Problem: Within the records below, filter for lines carrying the word "Waiting" and copy them.

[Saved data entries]
***
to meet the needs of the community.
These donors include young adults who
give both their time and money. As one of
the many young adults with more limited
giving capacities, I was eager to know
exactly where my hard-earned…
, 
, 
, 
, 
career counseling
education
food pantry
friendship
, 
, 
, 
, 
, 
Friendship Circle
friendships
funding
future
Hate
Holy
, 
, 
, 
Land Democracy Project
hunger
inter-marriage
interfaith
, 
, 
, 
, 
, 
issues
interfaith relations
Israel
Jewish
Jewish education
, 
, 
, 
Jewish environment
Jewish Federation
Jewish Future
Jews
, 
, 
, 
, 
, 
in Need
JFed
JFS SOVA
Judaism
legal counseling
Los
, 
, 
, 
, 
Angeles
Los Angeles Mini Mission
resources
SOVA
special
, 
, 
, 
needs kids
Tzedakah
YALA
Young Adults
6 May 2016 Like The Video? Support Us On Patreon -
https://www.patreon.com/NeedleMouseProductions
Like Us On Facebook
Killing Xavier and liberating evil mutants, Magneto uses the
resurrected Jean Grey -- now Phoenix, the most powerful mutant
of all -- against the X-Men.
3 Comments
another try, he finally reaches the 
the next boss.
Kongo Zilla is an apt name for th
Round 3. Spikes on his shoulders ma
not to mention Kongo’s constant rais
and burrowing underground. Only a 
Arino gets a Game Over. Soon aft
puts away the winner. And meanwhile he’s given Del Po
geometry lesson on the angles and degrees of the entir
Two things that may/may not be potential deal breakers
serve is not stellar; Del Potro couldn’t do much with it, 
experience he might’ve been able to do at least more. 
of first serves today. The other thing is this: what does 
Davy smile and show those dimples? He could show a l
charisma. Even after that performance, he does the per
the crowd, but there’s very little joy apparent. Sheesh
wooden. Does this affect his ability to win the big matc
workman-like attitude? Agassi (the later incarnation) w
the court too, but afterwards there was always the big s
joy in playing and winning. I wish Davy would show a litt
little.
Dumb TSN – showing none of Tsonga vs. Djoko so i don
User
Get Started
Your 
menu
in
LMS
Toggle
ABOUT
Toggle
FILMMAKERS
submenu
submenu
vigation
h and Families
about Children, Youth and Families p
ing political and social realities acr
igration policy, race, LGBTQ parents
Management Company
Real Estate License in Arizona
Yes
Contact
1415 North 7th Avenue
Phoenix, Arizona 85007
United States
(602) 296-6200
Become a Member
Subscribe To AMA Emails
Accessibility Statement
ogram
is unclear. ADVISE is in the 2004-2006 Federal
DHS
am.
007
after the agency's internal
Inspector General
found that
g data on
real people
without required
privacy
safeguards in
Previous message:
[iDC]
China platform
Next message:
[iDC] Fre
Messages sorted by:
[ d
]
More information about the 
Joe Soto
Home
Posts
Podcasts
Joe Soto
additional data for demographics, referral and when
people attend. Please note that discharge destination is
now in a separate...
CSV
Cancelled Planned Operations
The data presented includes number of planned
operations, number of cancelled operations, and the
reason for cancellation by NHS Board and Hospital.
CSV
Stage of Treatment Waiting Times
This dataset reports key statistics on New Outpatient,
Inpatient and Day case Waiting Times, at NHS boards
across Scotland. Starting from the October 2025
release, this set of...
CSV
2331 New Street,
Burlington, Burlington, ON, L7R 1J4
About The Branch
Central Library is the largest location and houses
***
Solution to this problem:
Stage of Treatment Waiting Times
Inpatient and Day case Waiting Times, at NHS boards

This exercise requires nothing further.